TASK INSTRUCTIONS:
Report every line in the entries below that contains the string "クリアランスソナー", copying each such line in full. Treat the match as case-sensitive.

SUPPLIED ENTRIES:
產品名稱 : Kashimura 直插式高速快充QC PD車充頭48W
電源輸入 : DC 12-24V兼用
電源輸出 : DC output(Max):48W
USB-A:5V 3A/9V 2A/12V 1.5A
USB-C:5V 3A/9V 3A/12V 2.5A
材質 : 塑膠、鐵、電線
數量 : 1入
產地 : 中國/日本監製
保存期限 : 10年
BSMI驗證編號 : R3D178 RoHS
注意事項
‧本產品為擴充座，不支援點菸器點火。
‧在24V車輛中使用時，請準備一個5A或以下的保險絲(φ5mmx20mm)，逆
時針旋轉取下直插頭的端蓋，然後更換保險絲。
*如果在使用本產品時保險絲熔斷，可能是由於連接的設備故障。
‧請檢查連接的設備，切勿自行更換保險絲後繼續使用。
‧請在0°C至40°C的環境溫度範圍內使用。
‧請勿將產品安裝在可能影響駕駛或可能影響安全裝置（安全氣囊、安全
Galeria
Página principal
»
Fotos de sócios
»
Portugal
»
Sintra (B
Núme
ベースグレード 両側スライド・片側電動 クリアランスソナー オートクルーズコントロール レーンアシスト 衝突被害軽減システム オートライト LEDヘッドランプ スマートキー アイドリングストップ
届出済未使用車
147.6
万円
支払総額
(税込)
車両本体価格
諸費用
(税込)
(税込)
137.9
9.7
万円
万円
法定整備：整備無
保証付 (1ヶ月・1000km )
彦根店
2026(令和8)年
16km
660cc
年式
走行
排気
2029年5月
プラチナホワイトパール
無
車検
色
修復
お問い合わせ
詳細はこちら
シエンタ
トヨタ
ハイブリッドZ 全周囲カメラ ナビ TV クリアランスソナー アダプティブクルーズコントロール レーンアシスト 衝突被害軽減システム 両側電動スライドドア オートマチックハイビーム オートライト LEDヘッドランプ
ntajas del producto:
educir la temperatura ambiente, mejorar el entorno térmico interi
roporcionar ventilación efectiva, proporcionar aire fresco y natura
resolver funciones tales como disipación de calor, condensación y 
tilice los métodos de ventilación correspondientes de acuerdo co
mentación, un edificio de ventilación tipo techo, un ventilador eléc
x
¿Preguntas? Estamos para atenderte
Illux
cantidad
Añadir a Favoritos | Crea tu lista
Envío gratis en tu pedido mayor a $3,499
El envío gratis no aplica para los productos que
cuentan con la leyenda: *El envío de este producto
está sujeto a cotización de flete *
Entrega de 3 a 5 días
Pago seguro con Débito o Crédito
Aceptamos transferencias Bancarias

RESULT FOR THIS TASK:
ベースグレード 両側スライド・片側電動 クリアランスソナー オートクルーズコントロール レーンアシスト 衝突被害軽減システム オートライト LEDヘッドランプ スマートキー アイドリングストップ
ハイブリッドZ 全周囲カメラ ナビ TV クリアランスソナー アダプティブクルーズコントロール レーンアシスト 衝突被害軽減システム 両側電動スライドドア オートマチックハイビーム オートライト LEDヘッドランプ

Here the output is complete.